Mais la plus in situ d’entre toutes est sans nul doute « L’Age d’or » d’Igor Cardellini et Tomas Gonzalez. Très ressemblante à la série « Remote X » du Rimini Protokoll, avec laquelle elle partage qualités et faiblesses, la performance du duo suisse dévoile ce pervers mais efficace modèle scénographique qu’est le mall à l’américaine. Le point de départ de leur déambulation est d’une fertile incongruité : posés sur des chaises-longues devant les blocs métallisés du centre commercial de Blagnac, entre le silo du parking et les arcades monumentales de l’extension du bâtiment principal, les spectateurs, casque sur les oreilles, sont gratifiés d’une introduction informative sur l’histoire des lieux. Un peu trop factuelle, sans doute, mais avec le mérite de poser le décor. Car, très vite, derrière la description au premier degré se pose la question du sous-texte, des enjeux économiques et humains, de notre propre rapport aux environnements marchandisés et aux gestes de consommation. La promenade guidée sur le marbre lisse des allées commerçantes, du supermarché Leclerc au H & M en passant par de fantomatiques boutiques vides, interroge les déclinaisons performatives de nos sociétés ultralibérales avec beaucoup d’humour et de ludisme. Mais ce que la proposition gagne en légèreté pédagogifiante, elle le perd en poésie et mystique, là où « Remote X » parvenait à créer des espaces-temps en suspension dans lesquels chacun pouvait (dans le meilleur des cas), y projeter une part de lui-même. « L’Age d’or » vacille un peu trop entre documentation sarcastique et tentative de rêverie urbaine, et aurait gagné à pencher plus radicalement d’un côté ou de l’autre.

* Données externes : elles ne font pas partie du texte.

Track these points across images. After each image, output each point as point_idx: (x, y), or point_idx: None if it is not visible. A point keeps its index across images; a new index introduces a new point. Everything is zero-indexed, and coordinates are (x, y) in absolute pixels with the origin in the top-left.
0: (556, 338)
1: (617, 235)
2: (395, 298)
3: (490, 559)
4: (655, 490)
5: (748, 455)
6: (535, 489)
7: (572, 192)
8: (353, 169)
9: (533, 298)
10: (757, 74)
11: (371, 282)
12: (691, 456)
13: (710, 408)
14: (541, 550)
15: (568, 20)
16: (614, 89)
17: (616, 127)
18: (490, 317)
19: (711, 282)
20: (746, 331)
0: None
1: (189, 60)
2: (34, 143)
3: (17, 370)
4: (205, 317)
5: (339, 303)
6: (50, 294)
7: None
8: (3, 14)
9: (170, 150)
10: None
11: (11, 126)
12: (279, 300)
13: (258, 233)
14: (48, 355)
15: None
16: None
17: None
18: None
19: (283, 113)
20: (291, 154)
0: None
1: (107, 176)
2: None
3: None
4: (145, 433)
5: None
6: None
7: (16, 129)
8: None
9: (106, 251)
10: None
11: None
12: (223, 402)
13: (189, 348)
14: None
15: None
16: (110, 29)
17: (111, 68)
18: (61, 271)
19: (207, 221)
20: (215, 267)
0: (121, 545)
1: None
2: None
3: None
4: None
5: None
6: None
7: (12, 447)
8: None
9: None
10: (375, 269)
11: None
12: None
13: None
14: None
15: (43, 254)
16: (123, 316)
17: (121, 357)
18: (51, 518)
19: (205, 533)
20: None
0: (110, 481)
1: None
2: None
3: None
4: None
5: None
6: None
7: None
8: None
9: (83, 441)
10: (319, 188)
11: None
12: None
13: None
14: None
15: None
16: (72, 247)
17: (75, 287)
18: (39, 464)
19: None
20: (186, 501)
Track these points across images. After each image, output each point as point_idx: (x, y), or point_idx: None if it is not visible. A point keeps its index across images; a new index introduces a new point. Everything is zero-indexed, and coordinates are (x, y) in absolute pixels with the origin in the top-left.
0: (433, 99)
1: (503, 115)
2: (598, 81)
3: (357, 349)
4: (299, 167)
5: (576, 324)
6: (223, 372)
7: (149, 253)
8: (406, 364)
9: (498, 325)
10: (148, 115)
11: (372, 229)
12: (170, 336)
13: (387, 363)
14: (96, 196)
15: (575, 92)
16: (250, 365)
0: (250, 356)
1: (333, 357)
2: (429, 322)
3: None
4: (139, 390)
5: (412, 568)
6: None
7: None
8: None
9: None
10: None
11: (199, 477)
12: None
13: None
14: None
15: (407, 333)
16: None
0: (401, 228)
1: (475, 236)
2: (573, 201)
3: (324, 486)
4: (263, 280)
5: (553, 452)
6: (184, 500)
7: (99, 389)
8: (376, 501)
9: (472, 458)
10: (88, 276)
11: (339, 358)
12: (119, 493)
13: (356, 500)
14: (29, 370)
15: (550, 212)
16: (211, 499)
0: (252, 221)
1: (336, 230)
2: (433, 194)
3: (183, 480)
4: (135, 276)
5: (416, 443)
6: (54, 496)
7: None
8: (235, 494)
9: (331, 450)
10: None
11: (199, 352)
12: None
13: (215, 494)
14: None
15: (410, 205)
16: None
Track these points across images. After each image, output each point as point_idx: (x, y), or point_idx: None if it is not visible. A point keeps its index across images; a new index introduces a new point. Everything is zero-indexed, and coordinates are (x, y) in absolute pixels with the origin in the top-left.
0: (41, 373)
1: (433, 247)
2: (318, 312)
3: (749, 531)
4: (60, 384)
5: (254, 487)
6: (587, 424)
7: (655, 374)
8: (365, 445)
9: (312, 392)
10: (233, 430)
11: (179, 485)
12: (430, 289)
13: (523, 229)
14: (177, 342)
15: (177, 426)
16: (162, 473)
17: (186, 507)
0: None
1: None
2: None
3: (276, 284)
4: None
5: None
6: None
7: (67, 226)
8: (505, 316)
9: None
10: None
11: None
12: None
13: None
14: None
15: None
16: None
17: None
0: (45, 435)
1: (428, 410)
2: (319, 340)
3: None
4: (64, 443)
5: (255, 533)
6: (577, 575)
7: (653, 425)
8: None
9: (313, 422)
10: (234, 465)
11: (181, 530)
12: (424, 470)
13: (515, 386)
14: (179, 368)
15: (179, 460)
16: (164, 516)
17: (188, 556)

“L’Age d’or” (c) Michiel Devijver

Au petit théâtre alternatif du Grand Rond, une série de soirées double bill font revivre la tradition des éclatants numéros cabarettistes de l’âge d’or du music hall. Alexandre Bordier, dans « Man in the Spoon », courte séquence reprenant le jeu traditionnel de cuillères percussives, y ajoute son univers de one man show burlesque qui s’inscrit dans la lignée de Pierre Repp et des grands bafouilleurs scéniques. Comme ce dernier, il infuse dans sa prise de parole de feintes de langage, soutenue par une dimension physique singulière, jeu complexe de mimiques dédoublant le déphasage du langage. A sa suite, Marc Oosterhoff, avec « Take Care of Yourself », cultive l’art du mutisme expressionniste, se faisant d’abord jongleur alcoolisé par ses erreurs d’adresse, puis acrobate sur un plateau parsemé de couteaux et de tapettes à souris, avant de finir en adepte du knife game, titillant dangereusement les nerfs des spectateurs. Un numéro exigeant et espiègle, qui n’est assurément pas pour toutes les sensibilités.

Avec nettement plus de douceur, la compagnie Trickster-p (Cristina Galbiati et Ilija Luginbüh) font asseoir un petit groupe de participants à des tables de lecture éclairées par une discrète lumière individuelle. Un volumineux livre de 300 pages y apparaît comme un artefact mémoriel : dans les écouteurs, une narratrice fait rejaillir, pêle-mêle, des souvenirs autobiographiques qui font l’objet de dérivations sérendipitaires. Mais là où le projet aurait pu être une prolongation puissamment immersive de l’œuvre d’un Alberto Manguel sur la lecture, on est plutôt conviés à un cours bergsonien sur les concepts de vision, d’espace et de territoire et à des bribes d’anthropologie pour les nuls. Spoilant en passant le « Nom de la rose » d’Umberto Eco, « A book » est paradoxalement d’abord un cheminement par les oreilles – intensifié par un précieux travail de mixage audio stéréo – dans lequel le livre est littéralement un prétexte au service d’un propos trop falot pour convaincre, ponctué de faux éclairs épiphaniques (« Pourquoi nous souvenons-nous du passé et non du futur ? »). Si l’on regrette que le livre ne soit pas davantage utilisé comme une matière organique – en l’état on aurait pu y substituer de simples planches imprimées -, on reste toutefois agréablement surpris par cette expérience de « pas de côté » qui répond parfaitement au leitmotiv de la Biennale.